Quelques jours à peine après le si important discours du délégué du Loir-et-Cher, le 3 décembre, le procureur-syndic du département d’Indre-et-Loire, après avoir soulevé les applaudissements de la Convention par le récit de ses efforts pour faire respecter la loi, la trouble et la heurte par la brusque demande de la taxation des denrées : « Citoyens, nous vous proposons le seul remède que nous croyons efficace dans une circonstance aussi délicate. Mettez à la portée du peuple, par une taxe générale sur tous les comestibles, ces objets de première nécessité ; alors vous ajouterez au bienfait d’avoir créé la République, celui de la sauver. » Une partie de la Convention applaudit, l’autre murmura. Mais le problème était irrévocablement posé.

### DONNÉES SOURCES
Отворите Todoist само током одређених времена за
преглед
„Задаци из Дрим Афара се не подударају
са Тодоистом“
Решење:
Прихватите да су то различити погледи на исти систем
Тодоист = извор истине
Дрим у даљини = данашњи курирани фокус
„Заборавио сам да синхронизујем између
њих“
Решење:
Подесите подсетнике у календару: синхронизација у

### CONSIGNES
• a. Résumez en deux phrases l'extrait sur la demande de taxation des denrées devant la Convention.
• b. Dans l'extrait sur la taxation des denrées, quel remède le procureur-syndic d'Indre-et-Loire propose-t-il à la Convention ?
Les entrées constituent un matériau distinct de l'extrait du texte.

### RÉPONSES
• a. Après avoir été applaudi par la Convention pour le récit de ses efforts pour faire respecter la loi, le procureur-syndic d'Indre-et-Loire l'a troublée en réclamant une taxe générale sur tous les comestibles afin de les mettre à la portée du peuple. Une partie de l'assemblée a applaudi et l'autre a murmuré, mais le problème était désormais irrévocablement posé.

• b. Il propose une taxe générale sur tous les comestibles.